MAD RAVINGS
Sometimes my emotions sit right on my skin. Sometimes they stick in my brain. Sometimes my thoughts are so muddled with unidentifiable emotion that they flood my head and sweat my skin. I don’t know what I’m doing; I don’t know where I am. Where am I? Where the hell am I? Crazy. Strange. Strange, old friend, inscrutable strangeness, you’ve been with me a long time.
“How I hitched into Boston just the other day. How the glare of the sun in the trucker’s eyes had blinded him for a moment, how we’d almost crashed into the guard rail. It was lucky – he’d had his hand on my leg for balance; I grabbed the wheel and turned us back onto the pavement until he could recover his sight.

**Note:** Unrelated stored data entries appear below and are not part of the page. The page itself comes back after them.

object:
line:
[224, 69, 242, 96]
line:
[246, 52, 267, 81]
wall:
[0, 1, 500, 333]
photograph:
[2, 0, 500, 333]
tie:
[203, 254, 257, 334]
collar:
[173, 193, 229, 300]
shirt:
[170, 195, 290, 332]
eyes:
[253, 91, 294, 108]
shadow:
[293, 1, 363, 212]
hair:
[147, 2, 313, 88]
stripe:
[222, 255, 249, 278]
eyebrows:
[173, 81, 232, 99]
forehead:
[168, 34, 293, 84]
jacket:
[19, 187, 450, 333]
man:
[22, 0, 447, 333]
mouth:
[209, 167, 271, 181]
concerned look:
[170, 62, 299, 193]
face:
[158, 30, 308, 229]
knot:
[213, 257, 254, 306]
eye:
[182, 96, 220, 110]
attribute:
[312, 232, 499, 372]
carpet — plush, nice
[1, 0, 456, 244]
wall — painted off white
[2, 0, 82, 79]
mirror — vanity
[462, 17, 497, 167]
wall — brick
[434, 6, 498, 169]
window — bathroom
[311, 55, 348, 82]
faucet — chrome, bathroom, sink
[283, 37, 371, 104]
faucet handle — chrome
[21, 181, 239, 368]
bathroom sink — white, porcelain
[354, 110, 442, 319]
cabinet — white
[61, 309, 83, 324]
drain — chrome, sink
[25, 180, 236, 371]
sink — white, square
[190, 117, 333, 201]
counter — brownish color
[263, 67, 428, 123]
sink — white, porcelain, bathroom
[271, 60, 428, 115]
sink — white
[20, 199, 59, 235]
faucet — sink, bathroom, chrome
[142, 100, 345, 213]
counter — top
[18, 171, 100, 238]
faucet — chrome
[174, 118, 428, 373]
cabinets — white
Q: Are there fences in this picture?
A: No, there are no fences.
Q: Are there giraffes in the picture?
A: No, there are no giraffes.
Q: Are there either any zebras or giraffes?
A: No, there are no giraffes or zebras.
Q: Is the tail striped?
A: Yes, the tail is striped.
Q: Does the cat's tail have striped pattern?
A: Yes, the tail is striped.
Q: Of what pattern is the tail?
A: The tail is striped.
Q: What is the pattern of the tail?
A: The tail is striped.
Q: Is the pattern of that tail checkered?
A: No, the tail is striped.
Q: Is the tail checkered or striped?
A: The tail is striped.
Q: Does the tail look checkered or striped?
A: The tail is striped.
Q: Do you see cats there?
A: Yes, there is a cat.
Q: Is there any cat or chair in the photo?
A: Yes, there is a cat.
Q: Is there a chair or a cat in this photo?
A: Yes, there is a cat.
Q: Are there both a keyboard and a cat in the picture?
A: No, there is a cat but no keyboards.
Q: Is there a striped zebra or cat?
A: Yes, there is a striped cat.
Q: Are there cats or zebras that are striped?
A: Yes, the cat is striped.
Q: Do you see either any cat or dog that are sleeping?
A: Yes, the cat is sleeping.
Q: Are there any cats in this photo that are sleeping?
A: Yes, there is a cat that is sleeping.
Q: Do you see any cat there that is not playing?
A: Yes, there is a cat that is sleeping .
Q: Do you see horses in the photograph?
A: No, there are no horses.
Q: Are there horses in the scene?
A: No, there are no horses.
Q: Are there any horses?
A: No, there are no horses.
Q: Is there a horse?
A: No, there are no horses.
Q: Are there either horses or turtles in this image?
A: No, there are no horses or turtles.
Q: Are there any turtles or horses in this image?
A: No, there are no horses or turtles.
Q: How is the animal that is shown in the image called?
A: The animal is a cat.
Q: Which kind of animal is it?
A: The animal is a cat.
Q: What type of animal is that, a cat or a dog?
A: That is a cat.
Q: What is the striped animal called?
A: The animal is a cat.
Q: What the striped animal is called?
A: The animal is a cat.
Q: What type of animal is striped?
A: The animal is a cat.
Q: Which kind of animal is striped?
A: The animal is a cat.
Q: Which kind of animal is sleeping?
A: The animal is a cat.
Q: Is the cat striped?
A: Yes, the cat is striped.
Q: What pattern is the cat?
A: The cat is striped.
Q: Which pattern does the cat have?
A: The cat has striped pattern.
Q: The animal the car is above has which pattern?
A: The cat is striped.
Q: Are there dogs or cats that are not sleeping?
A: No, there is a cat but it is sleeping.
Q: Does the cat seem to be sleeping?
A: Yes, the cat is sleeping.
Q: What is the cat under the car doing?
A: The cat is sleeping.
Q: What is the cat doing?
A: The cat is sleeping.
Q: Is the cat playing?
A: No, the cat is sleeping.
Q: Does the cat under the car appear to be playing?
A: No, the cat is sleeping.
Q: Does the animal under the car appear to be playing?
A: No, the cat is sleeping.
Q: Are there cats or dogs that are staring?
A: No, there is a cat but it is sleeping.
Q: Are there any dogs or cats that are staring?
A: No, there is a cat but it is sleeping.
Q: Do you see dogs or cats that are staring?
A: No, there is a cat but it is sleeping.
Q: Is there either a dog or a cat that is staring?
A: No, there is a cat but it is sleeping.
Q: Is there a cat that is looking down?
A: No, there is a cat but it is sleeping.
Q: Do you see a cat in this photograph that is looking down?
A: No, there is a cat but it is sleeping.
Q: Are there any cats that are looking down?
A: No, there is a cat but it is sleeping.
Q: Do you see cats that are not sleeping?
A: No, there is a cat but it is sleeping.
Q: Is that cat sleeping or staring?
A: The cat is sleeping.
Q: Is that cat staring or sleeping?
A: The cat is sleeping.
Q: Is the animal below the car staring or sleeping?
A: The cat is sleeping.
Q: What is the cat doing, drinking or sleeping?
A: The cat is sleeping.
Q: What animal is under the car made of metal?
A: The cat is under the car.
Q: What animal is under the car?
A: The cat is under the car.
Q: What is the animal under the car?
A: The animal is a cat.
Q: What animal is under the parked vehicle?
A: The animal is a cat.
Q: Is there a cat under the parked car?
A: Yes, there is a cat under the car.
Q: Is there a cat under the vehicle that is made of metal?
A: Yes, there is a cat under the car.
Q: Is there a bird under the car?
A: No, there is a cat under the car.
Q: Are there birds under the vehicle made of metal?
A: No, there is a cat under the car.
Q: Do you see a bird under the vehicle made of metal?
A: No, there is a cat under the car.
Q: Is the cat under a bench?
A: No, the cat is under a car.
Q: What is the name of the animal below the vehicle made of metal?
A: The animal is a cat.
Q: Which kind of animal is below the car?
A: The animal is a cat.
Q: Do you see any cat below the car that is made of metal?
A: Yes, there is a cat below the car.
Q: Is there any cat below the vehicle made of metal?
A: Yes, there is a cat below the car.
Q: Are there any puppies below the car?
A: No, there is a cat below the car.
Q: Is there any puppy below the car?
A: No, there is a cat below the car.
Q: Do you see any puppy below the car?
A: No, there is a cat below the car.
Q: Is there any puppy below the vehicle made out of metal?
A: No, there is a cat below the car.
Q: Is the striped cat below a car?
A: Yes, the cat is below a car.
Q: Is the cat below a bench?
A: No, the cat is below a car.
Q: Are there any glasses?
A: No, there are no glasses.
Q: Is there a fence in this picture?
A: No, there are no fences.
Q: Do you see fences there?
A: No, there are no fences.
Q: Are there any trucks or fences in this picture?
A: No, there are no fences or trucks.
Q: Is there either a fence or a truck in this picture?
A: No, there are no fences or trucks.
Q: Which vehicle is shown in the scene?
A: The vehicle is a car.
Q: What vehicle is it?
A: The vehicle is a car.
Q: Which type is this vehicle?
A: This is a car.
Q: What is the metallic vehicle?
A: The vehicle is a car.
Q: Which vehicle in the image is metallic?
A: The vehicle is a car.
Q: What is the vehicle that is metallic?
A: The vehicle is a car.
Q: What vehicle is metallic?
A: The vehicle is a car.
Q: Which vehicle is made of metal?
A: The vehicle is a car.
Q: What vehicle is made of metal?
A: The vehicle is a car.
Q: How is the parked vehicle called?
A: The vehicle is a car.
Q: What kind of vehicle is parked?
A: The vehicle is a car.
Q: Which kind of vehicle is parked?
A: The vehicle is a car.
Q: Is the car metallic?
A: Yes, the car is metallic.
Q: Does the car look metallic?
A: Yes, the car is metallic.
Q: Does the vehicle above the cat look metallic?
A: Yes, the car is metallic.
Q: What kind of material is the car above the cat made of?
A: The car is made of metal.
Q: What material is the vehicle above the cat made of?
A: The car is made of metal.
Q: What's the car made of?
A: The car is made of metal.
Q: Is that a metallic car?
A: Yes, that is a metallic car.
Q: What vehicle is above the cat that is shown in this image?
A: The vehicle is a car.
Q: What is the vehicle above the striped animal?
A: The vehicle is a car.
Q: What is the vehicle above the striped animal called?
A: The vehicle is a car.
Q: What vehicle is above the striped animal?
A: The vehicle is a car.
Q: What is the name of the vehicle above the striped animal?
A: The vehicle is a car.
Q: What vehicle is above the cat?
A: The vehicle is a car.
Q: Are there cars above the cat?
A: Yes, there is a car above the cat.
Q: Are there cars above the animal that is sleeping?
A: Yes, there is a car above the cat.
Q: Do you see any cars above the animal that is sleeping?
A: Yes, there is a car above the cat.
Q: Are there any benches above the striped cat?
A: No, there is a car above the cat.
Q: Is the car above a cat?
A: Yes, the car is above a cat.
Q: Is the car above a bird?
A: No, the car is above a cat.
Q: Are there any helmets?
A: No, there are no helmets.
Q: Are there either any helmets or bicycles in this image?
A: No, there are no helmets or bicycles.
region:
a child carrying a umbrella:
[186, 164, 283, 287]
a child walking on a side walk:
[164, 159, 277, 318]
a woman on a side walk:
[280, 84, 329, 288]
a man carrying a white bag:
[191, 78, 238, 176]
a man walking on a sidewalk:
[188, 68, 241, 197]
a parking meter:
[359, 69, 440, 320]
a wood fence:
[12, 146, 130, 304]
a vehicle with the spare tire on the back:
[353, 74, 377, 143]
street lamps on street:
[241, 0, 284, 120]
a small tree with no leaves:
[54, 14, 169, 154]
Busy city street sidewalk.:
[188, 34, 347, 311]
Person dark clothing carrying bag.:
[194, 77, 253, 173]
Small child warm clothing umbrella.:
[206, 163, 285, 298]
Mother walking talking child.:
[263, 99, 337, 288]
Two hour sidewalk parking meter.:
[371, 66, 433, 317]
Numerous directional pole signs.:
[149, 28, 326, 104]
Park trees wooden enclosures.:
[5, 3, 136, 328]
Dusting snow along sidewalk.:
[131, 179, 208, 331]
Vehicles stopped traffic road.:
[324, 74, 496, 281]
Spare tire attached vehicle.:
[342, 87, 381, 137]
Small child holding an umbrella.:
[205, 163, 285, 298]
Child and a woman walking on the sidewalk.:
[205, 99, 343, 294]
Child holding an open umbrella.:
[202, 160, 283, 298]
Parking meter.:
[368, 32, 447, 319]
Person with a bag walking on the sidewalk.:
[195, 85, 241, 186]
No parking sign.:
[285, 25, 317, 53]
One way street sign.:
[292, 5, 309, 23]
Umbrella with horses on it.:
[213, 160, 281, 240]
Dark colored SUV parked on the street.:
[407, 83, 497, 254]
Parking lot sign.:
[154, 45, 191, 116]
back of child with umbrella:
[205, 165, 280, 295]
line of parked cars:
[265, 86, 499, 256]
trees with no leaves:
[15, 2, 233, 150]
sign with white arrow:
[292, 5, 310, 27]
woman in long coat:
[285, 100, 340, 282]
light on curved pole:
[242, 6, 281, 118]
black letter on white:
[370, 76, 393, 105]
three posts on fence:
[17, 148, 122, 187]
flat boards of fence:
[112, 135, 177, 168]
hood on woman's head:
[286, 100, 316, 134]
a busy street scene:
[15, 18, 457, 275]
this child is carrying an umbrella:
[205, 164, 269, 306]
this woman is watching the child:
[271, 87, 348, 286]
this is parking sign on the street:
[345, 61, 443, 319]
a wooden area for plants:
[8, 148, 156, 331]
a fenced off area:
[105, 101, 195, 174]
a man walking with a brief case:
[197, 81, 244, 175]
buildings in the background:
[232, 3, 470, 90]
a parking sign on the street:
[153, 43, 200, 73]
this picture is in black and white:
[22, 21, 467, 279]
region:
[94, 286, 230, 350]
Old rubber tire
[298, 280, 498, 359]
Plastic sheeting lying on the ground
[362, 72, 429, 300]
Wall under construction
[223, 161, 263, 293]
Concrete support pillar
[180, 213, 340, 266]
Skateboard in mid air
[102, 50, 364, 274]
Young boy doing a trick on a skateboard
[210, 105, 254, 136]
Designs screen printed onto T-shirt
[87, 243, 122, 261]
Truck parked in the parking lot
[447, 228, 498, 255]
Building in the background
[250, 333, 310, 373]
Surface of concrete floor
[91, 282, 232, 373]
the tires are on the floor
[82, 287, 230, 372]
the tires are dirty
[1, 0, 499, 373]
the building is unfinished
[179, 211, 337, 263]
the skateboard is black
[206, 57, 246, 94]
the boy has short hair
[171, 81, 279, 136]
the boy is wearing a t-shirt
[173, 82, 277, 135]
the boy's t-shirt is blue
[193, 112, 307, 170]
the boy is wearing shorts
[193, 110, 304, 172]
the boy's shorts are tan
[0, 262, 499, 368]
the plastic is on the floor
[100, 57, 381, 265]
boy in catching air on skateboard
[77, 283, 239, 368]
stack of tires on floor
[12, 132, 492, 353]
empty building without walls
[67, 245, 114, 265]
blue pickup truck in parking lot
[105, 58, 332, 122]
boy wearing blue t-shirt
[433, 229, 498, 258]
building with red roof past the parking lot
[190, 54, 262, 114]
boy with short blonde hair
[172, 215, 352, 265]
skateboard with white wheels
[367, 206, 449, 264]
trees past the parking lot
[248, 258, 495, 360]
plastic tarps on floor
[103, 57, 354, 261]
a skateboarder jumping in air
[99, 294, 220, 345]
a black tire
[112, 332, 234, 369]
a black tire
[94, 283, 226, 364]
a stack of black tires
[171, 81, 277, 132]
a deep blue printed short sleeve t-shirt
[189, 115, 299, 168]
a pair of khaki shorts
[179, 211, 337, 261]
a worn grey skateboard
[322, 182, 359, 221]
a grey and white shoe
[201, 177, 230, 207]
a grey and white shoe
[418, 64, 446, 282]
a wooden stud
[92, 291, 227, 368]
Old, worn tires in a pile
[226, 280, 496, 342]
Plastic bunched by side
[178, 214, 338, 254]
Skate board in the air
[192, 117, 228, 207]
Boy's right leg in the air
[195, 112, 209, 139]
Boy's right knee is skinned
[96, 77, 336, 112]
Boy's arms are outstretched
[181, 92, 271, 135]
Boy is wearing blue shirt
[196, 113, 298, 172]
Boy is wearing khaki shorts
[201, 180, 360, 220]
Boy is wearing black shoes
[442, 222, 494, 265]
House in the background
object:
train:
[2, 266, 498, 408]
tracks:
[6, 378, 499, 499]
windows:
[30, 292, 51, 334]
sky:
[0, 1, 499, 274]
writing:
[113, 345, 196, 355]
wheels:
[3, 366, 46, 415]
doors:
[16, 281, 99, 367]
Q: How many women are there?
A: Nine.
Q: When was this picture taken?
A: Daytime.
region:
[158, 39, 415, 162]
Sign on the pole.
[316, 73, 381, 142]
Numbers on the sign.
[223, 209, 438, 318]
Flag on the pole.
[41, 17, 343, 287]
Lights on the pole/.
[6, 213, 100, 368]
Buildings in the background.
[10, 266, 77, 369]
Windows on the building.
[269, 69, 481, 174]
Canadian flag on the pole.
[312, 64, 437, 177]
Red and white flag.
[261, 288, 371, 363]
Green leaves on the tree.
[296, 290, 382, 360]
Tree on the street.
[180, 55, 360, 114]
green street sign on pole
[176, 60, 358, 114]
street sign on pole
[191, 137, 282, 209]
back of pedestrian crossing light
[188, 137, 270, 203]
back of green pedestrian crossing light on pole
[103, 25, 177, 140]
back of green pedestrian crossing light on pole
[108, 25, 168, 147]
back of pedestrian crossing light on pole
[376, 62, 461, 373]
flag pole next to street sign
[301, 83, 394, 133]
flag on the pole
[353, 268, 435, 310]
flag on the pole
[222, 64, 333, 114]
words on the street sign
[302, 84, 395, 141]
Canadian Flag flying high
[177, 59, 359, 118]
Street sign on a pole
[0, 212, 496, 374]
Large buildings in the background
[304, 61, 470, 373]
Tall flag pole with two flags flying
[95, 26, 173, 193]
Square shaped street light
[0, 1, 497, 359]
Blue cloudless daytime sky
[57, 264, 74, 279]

It’s pure luck I have a body so many men want to touch, so many seem to need. Like the guy on Tremont Street who confused me for a street walker, who offered me thirty bucks to have sex. When I said no, you’re confused old man, he looked sad as he walked away, as though he had missed the experience of a lifetime. I would have been so lucky to be with you, he seemed to be thinking.”
In this excerpt from PERSEPHONE IN HELL, teenage Glory is confused too. She’s wondering what her life amounts to. She can’t think of what she’s worth. Her thoughts are all muddled up, circling round and round that grey matter, searching for a way out. Circles never end; there’s no way out. It’s crazy, weird. Strange, damn strange. No way out.